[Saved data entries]
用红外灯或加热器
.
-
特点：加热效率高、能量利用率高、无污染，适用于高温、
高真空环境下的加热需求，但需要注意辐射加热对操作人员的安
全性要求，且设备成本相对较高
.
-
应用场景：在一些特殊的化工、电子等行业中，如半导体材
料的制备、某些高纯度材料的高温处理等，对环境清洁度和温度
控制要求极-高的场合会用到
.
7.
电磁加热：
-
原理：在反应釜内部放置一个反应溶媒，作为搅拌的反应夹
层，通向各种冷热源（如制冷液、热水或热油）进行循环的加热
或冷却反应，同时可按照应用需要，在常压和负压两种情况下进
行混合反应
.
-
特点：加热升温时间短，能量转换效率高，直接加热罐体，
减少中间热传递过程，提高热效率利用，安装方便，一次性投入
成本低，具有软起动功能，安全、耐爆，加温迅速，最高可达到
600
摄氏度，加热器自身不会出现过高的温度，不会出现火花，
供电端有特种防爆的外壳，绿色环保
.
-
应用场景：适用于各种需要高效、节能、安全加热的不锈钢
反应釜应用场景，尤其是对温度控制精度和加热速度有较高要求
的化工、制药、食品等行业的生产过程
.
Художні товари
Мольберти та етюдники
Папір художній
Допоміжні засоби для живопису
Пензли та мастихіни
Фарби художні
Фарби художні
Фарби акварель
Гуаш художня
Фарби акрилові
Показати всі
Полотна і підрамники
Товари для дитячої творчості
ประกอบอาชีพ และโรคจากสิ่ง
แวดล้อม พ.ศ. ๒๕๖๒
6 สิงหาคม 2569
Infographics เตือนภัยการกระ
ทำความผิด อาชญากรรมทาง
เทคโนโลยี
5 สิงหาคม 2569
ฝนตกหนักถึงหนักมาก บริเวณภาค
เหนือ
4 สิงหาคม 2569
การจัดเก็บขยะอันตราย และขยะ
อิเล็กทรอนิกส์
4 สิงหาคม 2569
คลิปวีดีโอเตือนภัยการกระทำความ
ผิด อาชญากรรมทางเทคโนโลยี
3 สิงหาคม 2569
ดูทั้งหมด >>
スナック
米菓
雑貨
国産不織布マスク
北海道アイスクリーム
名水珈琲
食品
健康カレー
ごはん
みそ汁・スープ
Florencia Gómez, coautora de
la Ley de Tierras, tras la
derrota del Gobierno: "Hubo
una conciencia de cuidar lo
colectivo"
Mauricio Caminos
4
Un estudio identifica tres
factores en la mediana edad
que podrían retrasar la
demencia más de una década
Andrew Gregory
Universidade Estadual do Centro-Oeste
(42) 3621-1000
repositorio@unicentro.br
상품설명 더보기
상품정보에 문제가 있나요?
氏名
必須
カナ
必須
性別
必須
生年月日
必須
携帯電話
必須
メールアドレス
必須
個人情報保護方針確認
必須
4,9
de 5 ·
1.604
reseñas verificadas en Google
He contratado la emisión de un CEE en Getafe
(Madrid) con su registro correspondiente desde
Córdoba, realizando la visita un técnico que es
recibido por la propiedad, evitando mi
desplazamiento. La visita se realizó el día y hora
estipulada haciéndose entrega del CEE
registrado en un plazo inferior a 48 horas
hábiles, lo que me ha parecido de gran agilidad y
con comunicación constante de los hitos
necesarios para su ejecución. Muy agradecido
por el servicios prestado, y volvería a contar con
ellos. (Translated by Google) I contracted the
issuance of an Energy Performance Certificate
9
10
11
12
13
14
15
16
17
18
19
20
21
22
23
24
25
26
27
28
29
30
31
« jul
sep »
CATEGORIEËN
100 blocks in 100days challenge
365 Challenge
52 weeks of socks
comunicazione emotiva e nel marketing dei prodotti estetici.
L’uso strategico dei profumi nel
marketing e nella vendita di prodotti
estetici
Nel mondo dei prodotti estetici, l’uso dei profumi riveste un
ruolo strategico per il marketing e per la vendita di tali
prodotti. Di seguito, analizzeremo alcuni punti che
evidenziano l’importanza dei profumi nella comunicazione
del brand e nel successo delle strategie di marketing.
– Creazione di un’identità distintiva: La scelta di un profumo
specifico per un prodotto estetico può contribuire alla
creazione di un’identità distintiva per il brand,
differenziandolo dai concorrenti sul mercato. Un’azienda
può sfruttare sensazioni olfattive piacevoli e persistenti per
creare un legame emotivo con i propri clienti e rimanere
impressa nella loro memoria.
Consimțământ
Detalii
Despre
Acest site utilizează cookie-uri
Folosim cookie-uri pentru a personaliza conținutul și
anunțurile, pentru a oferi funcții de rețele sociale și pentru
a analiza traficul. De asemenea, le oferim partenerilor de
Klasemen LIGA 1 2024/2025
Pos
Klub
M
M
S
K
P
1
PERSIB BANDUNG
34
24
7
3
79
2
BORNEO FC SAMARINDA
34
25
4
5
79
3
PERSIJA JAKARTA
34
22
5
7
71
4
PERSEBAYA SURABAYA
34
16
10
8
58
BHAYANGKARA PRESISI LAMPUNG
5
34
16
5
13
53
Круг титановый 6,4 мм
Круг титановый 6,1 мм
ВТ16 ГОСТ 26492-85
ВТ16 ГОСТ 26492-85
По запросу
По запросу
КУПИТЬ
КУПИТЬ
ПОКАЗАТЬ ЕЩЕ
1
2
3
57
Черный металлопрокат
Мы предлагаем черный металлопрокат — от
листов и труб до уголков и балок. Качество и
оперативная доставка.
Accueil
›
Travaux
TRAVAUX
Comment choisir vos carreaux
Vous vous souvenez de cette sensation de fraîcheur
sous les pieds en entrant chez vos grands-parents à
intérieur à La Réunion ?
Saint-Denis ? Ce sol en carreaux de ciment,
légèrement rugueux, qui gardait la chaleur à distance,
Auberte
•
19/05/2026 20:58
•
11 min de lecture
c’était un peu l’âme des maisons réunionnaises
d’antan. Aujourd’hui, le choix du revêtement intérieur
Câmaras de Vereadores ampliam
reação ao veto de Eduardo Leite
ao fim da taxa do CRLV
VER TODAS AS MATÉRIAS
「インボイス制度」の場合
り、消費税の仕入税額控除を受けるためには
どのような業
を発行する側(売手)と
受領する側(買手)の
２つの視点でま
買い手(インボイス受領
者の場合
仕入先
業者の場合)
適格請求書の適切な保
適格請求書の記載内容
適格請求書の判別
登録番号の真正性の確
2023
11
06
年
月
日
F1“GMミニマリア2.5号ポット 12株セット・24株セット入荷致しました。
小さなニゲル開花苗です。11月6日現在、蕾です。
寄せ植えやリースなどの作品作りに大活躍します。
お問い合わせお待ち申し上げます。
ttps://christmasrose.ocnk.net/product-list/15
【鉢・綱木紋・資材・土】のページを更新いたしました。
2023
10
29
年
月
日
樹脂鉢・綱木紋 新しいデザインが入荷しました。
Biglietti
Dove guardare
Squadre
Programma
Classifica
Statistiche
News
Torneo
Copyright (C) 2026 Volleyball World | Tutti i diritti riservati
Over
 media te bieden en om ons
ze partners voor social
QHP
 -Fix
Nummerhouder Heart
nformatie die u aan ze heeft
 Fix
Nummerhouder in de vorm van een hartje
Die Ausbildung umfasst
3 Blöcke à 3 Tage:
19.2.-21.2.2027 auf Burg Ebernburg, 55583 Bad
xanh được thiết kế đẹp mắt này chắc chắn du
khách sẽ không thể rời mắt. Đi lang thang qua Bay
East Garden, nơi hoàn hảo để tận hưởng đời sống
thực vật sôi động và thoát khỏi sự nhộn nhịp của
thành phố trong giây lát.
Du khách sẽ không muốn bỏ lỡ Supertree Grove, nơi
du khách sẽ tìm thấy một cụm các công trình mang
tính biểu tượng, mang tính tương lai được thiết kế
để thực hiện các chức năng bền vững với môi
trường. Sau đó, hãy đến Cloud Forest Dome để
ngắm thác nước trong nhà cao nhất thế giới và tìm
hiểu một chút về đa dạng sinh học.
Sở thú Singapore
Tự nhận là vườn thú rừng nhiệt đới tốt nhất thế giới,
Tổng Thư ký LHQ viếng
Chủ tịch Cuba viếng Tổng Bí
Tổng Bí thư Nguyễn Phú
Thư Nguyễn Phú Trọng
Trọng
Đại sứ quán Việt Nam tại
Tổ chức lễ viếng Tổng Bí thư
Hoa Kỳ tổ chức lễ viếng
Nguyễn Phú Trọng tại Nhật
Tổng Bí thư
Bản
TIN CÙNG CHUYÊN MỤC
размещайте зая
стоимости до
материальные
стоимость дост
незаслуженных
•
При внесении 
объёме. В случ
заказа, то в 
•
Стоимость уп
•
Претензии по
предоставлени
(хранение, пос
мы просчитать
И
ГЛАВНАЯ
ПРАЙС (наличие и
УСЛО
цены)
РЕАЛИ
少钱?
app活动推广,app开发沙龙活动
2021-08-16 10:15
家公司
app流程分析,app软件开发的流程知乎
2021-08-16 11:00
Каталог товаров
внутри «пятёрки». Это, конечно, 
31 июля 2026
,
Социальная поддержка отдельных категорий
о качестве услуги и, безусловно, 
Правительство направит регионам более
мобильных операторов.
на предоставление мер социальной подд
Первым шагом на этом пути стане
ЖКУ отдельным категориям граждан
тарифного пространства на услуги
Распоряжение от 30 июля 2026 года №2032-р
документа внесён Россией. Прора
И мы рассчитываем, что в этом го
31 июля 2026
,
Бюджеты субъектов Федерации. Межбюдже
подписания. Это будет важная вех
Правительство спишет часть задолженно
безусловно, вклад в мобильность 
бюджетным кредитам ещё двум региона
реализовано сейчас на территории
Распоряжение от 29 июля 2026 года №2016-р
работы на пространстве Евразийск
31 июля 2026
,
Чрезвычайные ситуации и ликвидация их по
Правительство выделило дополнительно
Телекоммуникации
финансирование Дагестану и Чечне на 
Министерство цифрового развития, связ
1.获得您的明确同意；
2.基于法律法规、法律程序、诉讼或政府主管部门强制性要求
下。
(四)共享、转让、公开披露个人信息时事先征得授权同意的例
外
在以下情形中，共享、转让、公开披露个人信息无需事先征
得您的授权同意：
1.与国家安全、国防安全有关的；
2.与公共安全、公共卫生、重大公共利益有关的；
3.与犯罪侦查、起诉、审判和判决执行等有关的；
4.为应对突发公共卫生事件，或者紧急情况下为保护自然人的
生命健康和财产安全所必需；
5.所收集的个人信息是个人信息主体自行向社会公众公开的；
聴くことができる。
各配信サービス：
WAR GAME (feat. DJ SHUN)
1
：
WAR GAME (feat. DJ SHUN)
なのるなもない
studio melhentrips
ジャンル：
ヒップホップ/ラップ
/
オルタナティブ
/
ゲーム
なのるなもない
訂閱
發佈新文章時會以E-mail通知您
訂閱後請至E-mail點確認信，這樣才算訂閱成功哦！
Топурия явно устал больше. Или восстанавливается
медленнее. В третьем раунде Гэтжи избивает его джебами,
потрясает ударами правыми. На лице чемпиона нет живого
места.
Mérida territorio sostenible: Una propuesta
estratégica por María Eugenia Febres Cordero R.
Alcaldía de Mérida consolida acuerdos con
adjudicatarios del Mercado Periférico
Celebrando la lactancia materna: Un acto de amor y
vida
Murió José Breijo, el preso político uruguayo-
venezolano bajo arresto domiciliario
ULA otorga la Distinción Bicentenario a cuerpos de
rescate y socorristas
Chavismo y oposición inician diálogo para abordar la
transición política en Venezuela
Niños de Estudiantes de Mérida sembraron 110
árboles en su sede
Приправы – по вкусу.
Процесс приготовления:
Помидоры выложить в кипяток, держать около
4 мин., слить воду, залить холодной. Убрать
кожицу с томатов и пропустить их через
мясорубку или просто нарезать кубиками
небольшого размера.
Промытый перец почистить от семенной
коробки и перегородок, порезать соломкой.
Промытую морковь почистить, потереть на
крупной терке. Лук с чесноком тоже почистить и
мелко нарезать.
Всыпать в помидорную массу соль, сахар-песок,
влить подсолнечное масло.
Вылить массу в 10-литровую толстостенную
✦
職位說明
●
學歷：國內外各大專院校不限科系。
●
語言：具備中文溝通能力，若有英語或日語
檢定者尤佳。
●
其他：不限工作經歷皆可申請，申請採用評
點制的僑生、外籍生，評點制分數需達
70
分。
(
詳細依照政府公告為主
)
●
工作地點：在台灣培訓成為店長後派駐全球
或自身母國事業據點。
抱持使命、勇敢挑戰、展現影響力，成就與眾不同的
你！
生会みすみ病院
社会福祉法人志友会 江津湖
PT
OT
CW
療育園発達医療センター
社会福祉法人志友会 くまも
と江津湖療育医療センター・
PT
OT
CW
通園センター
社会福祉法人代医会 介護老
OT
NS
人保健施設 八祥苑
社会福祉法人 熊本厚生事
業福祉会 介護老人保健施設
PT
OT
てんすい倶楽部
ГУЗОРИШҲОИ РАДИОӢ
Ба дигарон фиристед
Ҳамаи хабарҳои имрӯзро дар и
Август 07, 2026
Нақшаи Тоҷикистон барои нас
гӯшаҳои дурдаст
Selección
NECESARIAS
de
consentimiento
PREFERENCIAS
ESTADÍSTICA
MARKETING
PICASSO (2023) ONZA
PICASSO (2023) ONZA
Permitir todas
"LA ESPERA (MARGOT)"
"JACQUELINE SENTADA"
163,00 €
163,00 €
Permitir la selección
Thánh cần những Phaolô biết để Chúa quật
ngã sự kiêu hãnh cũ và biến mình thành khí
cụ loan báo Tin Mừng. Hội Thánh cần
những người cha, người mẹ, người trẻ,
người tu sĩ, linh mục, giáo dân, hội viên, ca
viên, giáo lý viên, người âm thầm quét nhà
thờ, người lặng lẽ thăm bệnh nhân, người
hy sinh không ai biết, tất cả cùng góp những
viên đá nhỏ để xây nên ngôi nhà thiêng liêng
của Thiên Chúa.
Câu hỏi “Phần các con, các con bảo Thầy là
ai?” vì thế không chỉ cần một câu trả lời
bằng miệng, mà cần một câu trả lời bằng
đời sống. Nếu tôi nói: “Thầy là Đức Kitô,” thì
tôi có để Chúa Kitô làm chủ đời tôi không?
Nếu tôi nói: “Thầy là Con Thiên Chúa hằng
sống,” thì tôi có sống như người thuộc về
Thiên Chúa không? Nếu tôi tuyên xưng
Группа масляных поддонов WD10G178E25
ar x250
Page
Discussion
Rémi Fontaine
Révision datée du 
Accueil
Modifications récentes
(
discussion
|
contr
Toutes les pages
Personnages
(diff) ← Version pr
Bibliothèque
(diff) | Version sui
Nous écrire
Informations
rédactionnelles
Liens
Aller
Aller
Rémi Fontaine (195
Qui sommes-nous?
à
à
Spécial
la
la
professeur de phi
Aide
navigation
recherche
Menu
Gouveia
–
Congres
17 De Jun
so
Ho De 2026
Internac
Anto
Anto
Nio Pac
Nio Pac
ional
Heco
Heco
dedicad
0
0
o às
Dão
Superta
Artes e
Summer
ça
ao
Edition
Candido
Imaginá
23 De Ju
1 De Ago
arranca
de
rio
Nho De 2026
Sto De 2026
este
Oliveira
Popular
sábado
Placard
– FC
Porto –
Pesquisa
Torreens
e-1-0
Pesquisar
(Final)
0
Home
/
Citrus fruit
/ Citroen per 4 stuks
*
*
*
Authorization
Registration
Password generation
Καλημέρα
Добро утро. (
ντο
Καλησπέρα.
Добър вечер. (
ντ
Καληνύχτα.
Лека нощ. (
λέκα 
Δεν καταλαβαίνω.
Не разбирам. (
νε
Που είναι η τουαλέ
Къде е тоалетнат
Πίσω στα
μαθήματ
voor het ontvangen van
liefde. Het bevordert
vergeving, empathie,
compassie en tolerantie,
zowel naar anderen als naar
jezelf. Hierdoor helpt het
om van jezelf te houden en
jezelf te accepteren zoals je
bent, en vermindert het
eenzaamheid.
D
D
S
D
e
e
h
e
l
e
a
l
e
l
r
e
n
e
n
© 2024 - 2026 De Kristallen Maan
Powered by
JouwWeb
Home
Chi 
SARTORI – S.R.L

**Work instructions:**
From the entries above, return exactly the line containing "Nummerhouder Heart", the line containing "документа внесён Россией. Прора", and all lines between, and nothing else.

**Response for this exercise:**
Nummerhouder Heart
nformatie die u aan ze heeft
 Fix
Nummerhouder in de vorm van een hartje
Die Ausbildung umfasst
3 Blöcke à 3 Tage:
19.2.-21.2.2027 auf Burg Ebernburg, 55583 Bad
xanh được thiết kế đẹp mắt này chắc chắn du
khách sẽ không thể rời mắt. Đi lang thang qua Bay
East Garden, nơi hoàn hảo để tận hưởng đời sống
thực vật sôi động và thoát khỏi sự nhộn nhịp của
thành phố trong giây lát.
Du khách sẽ không muốn bỏ lỡ Supertree Grove, nơi
du khách sẽ tìm thấy một cụm các công trình mang
tính biểu tượng, mang tính tương lai được thiết kế
để thực hiện các chức năng bền vững với môi
trường. Sau đó, hãy đến Cloud Forest Dome để
ngắm thác nước trong nhà cao nhất thế giới và tìm
hiểu một chút về đa dạng sinh học.
Sở thú Singapore
Tự nhận là vườn thú rừng nhiệt đới tốt nhất thế giới,
Tổng Thư ký LHQ viếng
Chủ tịch Cuba viếng Tổng Bí
Tổng Bí thư Nguyễn Phú
Thư Nguyễn Phú Trọng
Trọng
Đại sứ quán Việt Nam tại
Tổ chức lễ viếng Tổng Bí thư
Hoa Kỳ tổ chức lễ viếng
Nguyễn Phú Trọng tại Nhật
Tổng Bí thư
Bản
TIN CÙNG CHUYÊN MỤC
размещайте зая
стоимости до
материальные
стоимость дост
незаслуженных
•
При внесении 
объёме. В случ
заказа, то в 
•
Стоимость уп
•
Претензии по
предоставлени
(хранение, пос
мы просчитать
И
ГЛАВНАЯ
ПРАЙС (наличие и
УСЛО
цены)
РЕАЛИ
少钱?
app活动推广,app开发沙龙活动
2021-08-16 10:15
家公司
app流程分析,app软件开发的流程知乎
2021-08-16 11:00
Каталог товаров
внутри «пятёрки». Это, конечно, 
31 июля 2026
,
Социальная поддержка отдельных категорий
о качестве услуги и, безусловно, 
Правительство направит регионам более
мобильных операторов.
на предоставление мер социальной подд
Первым шагом на этом пути стане
ЖКУ отдельным категориям граждан
тарифного пространства на услуги
Распоряжение от 30 июля 2026 года №2032-р
документа внесён Россией. Прора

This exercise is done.